[Problem to solve] Each entry below should be printed exactly, with every image left out.

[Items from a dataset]
◆ ◆ ◆
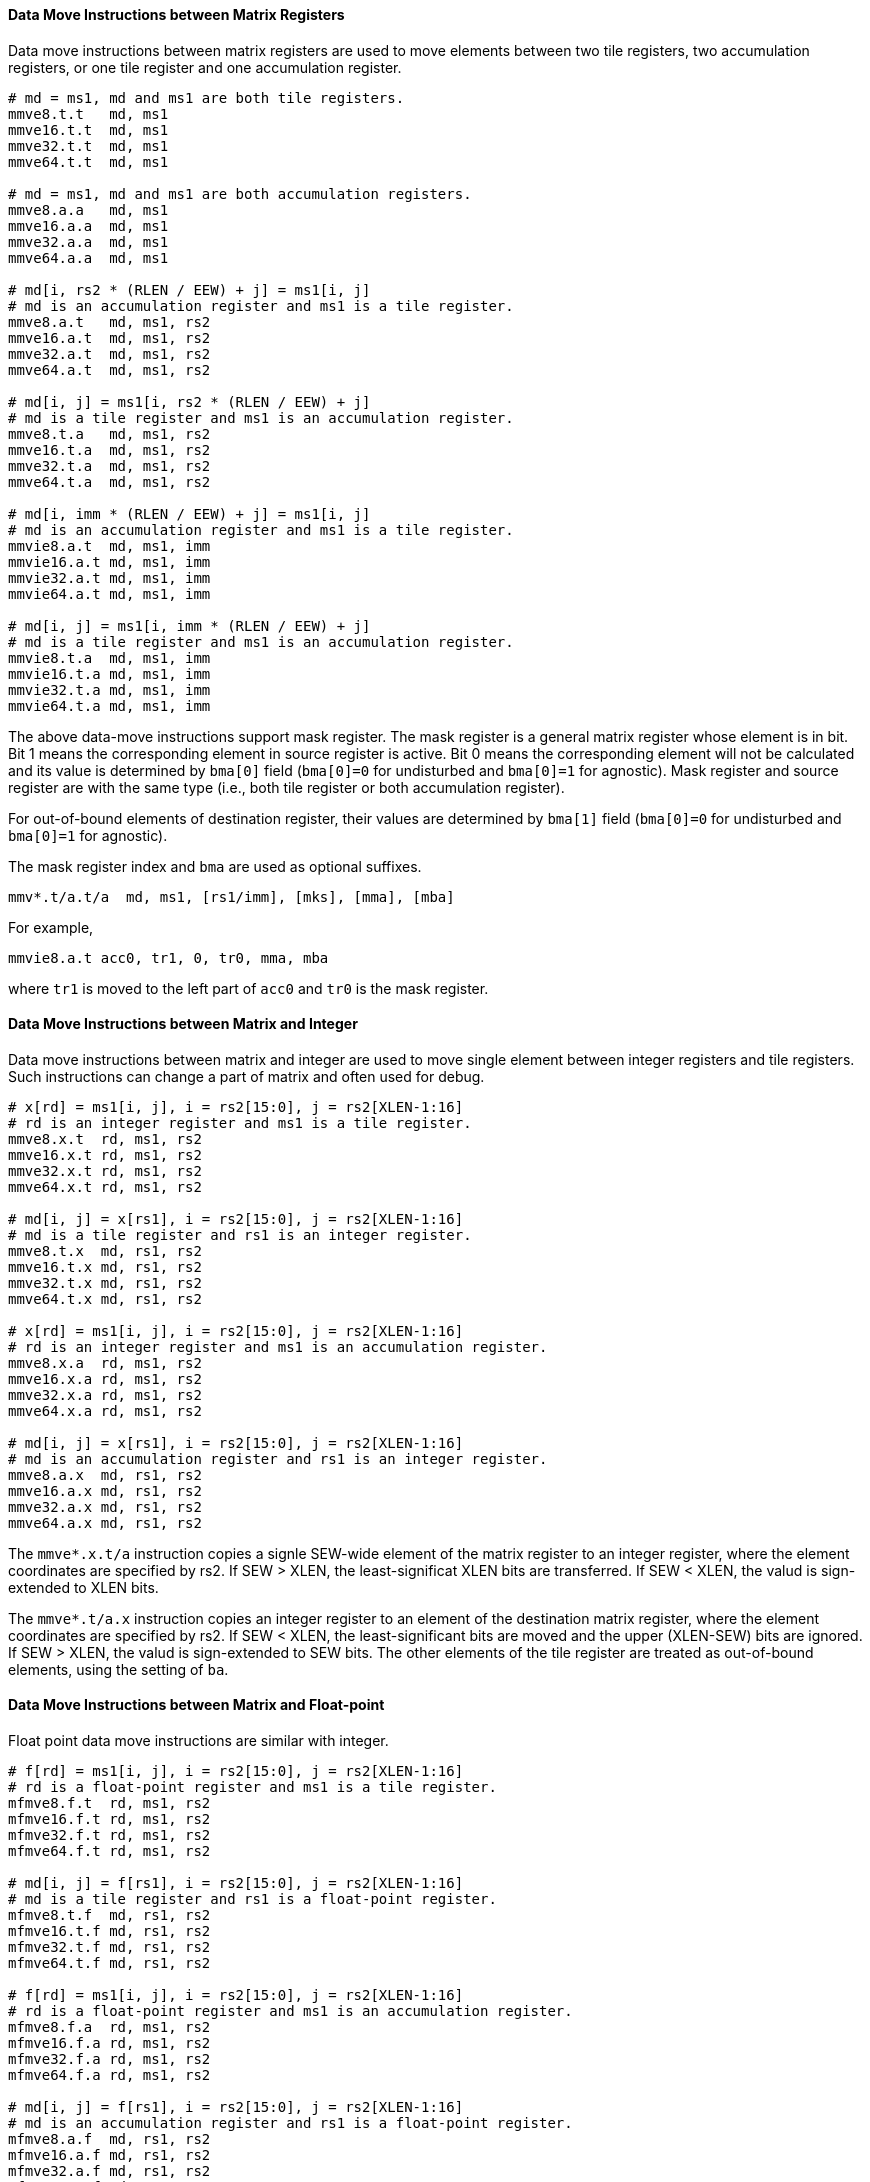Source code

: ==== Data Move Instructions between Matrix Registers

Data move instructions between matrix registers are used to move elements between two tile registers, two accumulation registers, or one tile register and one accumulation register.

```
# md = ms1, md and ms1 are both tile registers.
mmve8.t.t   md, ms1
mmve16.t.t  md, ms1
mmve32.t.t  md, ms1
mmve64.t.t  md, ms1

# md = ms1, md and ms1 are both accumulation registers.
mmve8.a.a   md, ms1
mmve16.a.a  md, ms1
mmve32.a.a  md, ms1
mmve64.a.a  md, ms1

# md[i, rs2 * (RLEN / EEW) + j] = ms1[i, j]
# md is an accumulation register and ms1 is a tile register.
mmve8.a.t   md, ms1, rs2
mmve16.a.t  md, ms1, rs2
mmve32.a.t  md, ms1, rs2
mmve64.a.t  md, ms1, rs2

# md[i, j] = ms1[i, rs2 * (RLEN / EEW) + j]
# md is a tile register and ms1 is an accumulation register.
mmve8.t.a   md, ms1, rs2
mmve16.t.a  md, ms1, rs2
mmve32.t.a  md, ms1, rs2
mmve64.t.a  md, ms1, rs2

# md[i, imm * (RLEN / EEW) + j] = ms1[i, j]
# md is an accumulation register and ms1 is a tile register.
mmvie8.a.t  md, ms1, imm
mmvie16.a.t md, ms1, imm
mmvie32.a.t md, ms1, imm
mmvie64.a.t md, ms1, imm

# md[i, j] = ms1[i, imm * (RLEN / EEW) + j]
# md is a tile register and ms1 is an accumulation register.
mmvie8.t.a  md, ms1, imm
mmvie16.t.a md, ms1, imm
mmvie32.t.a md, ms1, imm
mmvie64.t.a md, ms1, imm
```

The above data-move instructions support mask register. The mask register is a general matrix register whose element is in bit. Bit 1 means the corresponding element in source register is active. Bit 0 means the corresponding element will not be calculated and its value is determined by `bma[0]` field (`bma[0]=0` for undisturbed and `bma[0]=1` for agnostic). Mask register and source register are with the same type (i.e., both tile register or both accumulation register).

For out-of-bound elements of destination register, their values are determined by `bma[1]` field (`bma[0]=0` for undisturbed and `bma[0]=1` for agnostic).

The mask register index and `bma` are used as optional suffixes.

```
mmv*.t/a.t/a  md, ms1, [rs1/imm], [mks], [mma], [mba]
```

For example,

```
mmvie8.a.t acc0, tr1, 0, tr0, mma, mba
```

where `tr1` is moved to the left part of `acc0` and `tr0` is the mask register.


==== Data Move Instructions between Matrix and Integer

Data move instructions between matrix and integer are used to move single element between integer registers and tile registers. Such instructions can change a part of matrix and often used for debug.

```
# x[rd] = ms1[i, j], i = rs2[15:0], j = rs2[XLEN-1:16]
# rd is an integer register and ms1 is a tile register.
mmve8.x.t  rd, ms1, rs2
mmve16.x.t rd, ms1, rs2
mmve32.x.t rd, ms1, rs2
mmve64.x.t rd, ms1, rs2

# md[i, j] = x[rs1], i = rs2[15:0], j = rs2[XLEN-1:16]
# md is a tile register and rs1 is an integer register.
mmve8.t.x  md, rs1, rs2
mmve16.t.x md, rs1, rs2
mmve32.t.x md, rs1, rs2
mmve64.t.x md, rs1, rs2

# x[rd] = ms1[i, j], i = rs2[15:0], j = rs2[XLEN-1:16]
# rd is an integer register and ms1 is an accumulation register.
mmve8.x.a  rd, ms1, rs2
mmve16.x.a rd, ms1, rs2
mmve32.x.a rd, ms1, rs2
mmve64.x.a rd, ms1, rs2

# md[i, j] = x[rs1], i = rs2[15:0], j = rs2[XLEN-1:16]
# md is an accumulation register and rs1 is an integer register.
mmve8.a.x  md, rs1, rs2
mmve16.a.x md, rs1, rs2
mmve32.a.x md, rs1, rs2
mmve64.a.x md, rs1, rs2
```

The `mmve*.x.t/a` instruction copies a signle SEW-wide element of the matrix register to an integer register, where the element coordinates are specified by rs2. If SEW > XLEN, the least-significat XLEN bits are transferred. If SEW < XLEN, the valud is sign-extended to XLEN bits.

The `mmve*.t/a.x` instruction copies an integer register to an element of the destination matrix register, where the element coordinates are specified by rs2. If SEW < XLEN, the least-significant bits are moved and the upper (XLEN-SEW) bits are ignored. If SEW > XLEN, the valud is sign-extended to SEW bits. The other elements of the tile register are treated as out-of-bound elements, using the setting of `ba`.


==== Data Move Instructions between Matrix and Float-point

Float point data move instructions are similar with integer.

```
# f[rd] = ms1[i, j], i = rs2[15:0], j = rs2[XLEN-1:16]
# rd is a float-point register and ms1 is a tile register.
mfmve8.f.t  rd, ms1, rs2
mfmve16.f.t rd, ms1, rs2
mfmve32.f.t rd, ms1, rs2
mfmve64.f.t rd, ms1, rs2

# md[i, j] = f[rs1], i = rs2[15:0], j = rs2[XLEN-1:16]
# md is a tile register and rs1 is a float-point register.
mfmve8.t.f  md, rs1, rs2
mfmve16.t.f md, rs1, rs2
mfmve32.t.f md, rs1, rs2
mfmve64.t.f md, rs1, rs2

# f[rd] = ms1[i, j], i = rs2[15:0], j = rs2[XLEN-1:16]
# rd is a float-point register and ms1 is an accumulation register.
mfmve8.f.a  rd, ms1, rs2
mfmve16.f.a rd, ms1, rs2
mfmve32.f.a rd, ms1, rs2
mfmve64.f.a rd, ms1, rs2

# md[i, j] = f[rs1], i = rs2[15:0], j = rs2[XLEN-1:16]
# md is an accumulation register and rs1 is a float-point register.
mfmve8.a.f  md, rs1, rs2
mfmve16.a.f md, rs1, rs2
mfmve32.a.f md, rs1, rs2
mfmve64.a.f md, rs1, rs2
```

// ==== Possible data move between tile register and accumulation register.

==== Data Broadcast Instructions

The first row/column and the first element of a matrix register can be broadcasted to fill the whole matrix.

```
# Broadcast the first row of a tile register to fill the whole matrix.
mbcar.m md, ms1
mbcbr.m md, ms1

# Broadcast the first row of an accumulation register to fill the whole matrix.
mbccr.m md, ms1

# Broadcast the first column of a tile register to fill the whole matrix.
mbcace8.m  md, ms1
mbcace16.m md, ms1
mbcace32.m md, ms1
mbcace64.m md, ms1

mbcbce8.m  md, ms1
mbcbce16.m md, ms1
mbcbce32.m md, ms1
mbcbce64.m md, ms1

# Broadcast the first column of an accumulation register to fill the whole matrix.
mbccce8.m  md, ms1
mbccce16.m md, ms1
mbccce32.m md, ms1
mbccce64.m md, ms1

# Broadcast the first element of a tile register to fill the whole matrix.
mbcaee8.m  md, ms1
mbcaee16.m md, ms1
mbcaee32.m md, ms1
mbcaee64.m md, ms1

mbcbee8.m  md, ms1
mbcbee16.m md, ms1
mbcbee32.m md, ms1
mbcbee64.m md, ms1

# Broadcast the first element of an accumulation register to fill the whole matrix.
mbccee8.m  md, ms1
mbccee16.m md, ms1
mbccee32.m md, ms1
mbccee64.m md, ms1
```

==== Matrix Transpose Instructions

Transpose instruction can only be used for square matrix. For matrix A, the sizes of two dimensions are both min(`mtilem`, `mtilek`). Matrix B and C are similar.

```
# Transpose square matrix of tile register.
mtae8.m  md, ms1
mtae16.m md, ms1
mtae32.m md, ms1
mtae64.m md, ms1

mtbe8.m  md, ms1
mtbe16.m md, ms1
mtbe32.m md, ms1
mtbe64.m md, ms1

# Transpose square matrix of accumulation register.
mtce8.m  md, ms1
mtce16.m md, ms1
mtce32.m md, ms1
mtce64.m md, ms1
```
◆ ◆ ◆
[Answer space]
Source code

: ==== Data Move Instructions between Matrix Registers

Data move instructions between matrix registers are used to move elements between two tile registers, two accumulation registers, or one tile register and one accumulation register.

```
# md = ms1, md and ms1 are both tile registers.
mmve8.t.t   md, ms1
mmve16.t.t  md, ms1
mmve32.t.t  md, ms1
mmve64.t.t  md, ms1

# md = ms1, md and ms1 are both accumulation registers.
mmve8.a.a   md, ms1
mmve16.a.a  md, ms1
mmve32.a.a  md, ms1
mmve64.a.a  md, ms1

# md[i, rs2 * (RLEN / EEW) + j] = ms1[i, j]
# md is an accumulation register and ms1 is a tile register.
mmve8.a.t   md, ms1, rs2
mmve16.a.t  md, ms1, rs2
mmve32.a.t  md, ms1, rs2
mmve64.a.t  md, ms1, rs2

# md[i, j] = ms1[i, rs2 * (RLEN / EEW) + j]
# md is a tile register and ms1 is an accumulation register.
mmve8.t.a   md, ms1, rs2
mmve16.t.a  md, ms1, rs2
mmve32.t.a  md, ms1, rs2
mmve64.t.a  md, ms1, rs2

# md[i, imm * (RLEN / EEW) + j] = ms1[i, j]
# md is an accumulation register and ms1 is a tile register.
mmvie8.a.t  md, ms1, imm
mmvie16.a.t md, ms1, imm
mmvie32.a.t md, ms1, imm
mmvie64.a.t md, ms1, imm

# md[i, j] = ms1[i, imm * (RLEN / EEW) + j]
# md is a tile register and ms1 is an accumulation register.
mmvie8.t.a  md, ms1, imm
mmvie16.t.a md, ms1, imm
mmvie32.t.a md, ms1, imm
mmvie64.t.a md, ms1, imm
```

The above data-move instructions support mask register. The mask register is a general matrix register whose element is in bit. Bit 1 means the corresponding element in source register is active. Bit 0 means the corresponding element will not be calculated and its value is determined by `bma[0]` field (`bma[0]=0` for undisturbed and `bma[0]=1` for agnostic). Mask register and source register are with the same type (i.e., both tile register or both accumulation register).

For out-of-bound elements of destination register, their values are determined by `bma[1]` field (`bma[0]=0` for undisturbed and `bma[0]=1` for agnostic).

The mask register index and `bma` are used as optional suffixes.

```
mmv*.t/a.t/a  md, ms1, [rs1/imm], [mks], [mma], [mba]
```

For example,

```
mmvie8.a.t acc0, tr1, 0, tr0, mma, mba
```

where `tr1` is moved to the left part of `acc0` and `tr0` is the mask register.


==== Data Move Instructions between Matrix and Integer

Data move instructions between matrix and integer are used to move single element between integer registers and tile registers. Such instructions can change a part of matrix and often used for debug.

```
# x[rd] = ms1[i, j], i = rs2[15:0], j = rs2[XLEN-1:16]
# rd is an integer register and ms1 is a tile register.
mmve8.x.t  rd, ms1, rs2
mmve16.x.t rd, ms1, rs2
mmve32.x.t rd, ms1, rs2
mmve64.x.t rd, ms1, rs2

# md[i, j] = x[rs1], i = rs2[15:0], j = rs2[XLEN-1:16]
# md is a tile register and rs1 is an integer register.
mmve8.t.x  md, rs1, rs2
mmve16.t.x md, rs1, rs2
mmve32.t.x md, rs1, rs2
mmve64.t.x md, rs1, rs2

# x[rd] = ms1[i, j], i = rs2[15:0], j = rs2[XLEN-1:16]
# rd is an integer register and ms1 is an accumulation register.
mmve8.x.a  rd, ms1, rs2
mmve16.x.a rd, ms1, rs2
mmve32.x.a rd, ms1, rs2
mmve64.x.a rd, ms1, rs2

# md[i, j] = x[rs1], i = rs2[15:0], j = rs2[XLEN-1:16]
# md is an accumulation register and rs1 is an integer register.
mmve8.a.x  md, rs1, rs2
mmve16.a.x md, rs1, rs2
mmve32.a.x md, rs1, rs2
mmve64.a.x md, rs1, rs2
```

The `mmve*.x.t/a` instruction copies a signle SEW-wide element of the matrix register to an integer register, where the element coordinates are specified by rs2. If SEW > XLEN, the least-significat XLEN bits are transferred. If SEW < XLEN, the valud is sign-extended to XLEN bits.

The `mmve*.t/a.x` instruction copies an integer register to an element of the destination matrix register, where the element coordinates are specified by rs2. If SEW < XLEN, the least-significant bits are moved and the upper (XLEN-SEW) bits are ignored. If SEW > XLEN, the valud is sign-extended to SEW bits. The other elements of the tile register are treated as out-of-bound elements, using the setting of `ba`.


==== Data Move Instructions between Matrix and Float-point

Float point data move instructions are similar with integer.

```
# f[rd] = ms1[i, j], i = rs2[15:0], j = rs2[XLEN-1:16]
# rd is a float-point register and ms1 is a tile register.
mfmve8.f.t  rd, ms1, rs2
mfmve16.f.t rd, ms1, rs2
mfmve32.f.t rd, ms1, rs2
mfmve64.f.t rd, ms1, rs2

# md[i, j] = f[rs1], i = rs2[15:0], j = rs2[XLEN-1:16]
# md is a tile register and rs1 is a float-point register.
mfmve8.t.f  md, rs1, rs2
mfmve16.t.f md, rs1, rs2
mfmve32.t.f md, rs1, rs2
mfmve64.t.f md, rs1, rs2

# f[rd] = ms1[i, j], i = rs2[15:0], j = rs2[XLEN-1:16]
# rd is a float-point register and ms1 is an accumulation register.
mfmve8.f.a  rd, ms1, rs2
mfmve16.f.a rd, ms1, rs2
mfmve32.f.a rd, ms1, rs2
mfmve64.f.a rd, ms1, rs2

# md[i, j] = f[rs1], i = rs2[15:0], j = rs2[XLEN-1:16]
# md is an accumulation register and rs1 is a float-point register.
mfmve8.a.f  md, rs1, rs2
mfmve16.a.f md, rs1, rs2
mfmve32.a.f md, rs1, rs2
mfmve64.a.f md, rs1, rs2
```

// ==== Possible data move between tile register and accumulation register.

==== Data Broadcast Instructions

The first row/column and the first element of a matrix register can be broadcasted to fill the whole matrix.

```
# Broadcast the first row of a tile register to fill the whole matrix.
mbcar.m md, ms1
mbcbr.m md, ms1

# Broadcast the first row of an accumulation register to fill the whole matrix.
mbccr.m md, ms1

# Broadcast the first column of a tile register to fill the whole matrix.
mbcace8.m  md, ms1
mbcace16.m md, ms1
mbcace32.m md, ms1
mbcace64.m md, ms1

mbcbce8.m  md, ms1
mbcbce16.m md, ms1
mbcbce32.m md, ms1
mbcbce64.m md, ms1

# Broadcast the first column of an accumulation register to fill the whole matrix.
mbccce8.m  md, ms1
mbccce16.m md, ms1
mbccce32.m md, ms1
mbccce64.m md, ms1

# Broadcast the first element of a tile register to fill the whole matrix.
mbcaee8.m  md, ms1
mbcaee16.m md, ms1
mbcaee32.m md, ms1
mbcaee64.m md, ms1

mbcbee8.m  md, ms1
mbcbee16.m md, ms1
mbcbee32.m md, ms1
mbcbee64.m md, ms1

# Broadcast the first element of an accumulation register to fill the whole matrix.
mbccee8.m  md, ms1
mbccee16.m md, ms1
mbccee32.m md, ms1
mbccee64.m md, ms1
```

==== Matrix Transpose Instructions

Transpose instruction can only be used for square matrix. For matrix A, the sizes of two dimensions are both min(`mtilem`, `mtilek`). Matrix B and C are similar.

```
# Transpose square matrix of tile register.
mtae8.m  md, ms1
mtae16.m md, ms1
mtae32.m md, ms1
mtae64.m md, ms1

mtbe8.m  md, ms1
mtbe16.m md, ms1
mtbe32.m md, ms1
mtbe64.m md, ms1

# Transpose square matrix of accumulation register.
mtce8.m  md, ms1
mtce16.m md, ms1
mtce32.m md, ms1
mtce64.m md, ms1
```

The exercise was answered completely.